How do people with persecutory delusions evaluate threat in a controlled social environment? a qualitative study using virtual reality [pdf]Paper  abstract   bibtex   
BACKGROUND Environmental factors have been associated with psychosis but there is little qualitative research looking at how the ongoing interaction between individual and environment maintains psychotic symptoms. AIMS The current study investigates how people with persecutory delusions interpret events in a virtual neutral social environment using qualitative methodology. METHOD 20 participants with persecutory delusions and 20 controls entered a virtual underground train containing neutral characters.

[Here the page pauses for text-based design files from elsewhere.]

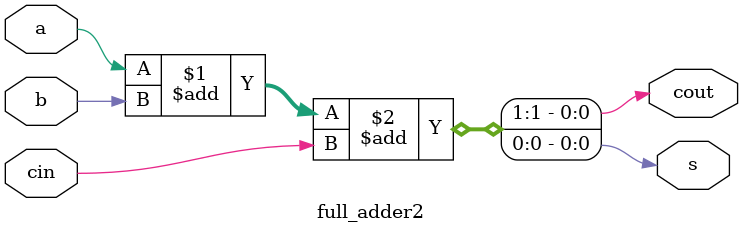
<source format=v>
`timescale 1ns / 1ns


module full_adder(
    output cout,
    output s,
    input a,
    input b,
    input cin
);

    reg cout, s;

    always@(a, b, cin)
    begin
        {cout, s} = a + b + cin;
    end
endmodule

module full_adder2(cout, s, a, b, cin);
    output cout;
    output s;
    input a;
    input b;
    input cin;
    assign {cout,s} = a + b + cin;
endmodule

</source>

Under these circumstances, people with persecutory delusions reported similar levels of paranoia as non-clinical participants. The transcripts of a post-virtual reality interview of the first 10 participants in each group were analysed. RESULTS Thematic analyses of interviews focusing on the decision making process associated with attributing intentions of computer-generated characters revealed 11 themes grouped in 3 main categories (evidence in favour of paranoid appraisals, evidence against paranoid appraisals, other behaviour). CONCLUSIONS People with current persecutory delusions are able to use a range of similar strategies to healthy volunteers when making judgements about potential threat in a neutral environment that does not elicit anxiety, but they are less likely than controls to engage in active hypothesis-testing and instead favour experiencing "affect" as evidence of persecutory intention.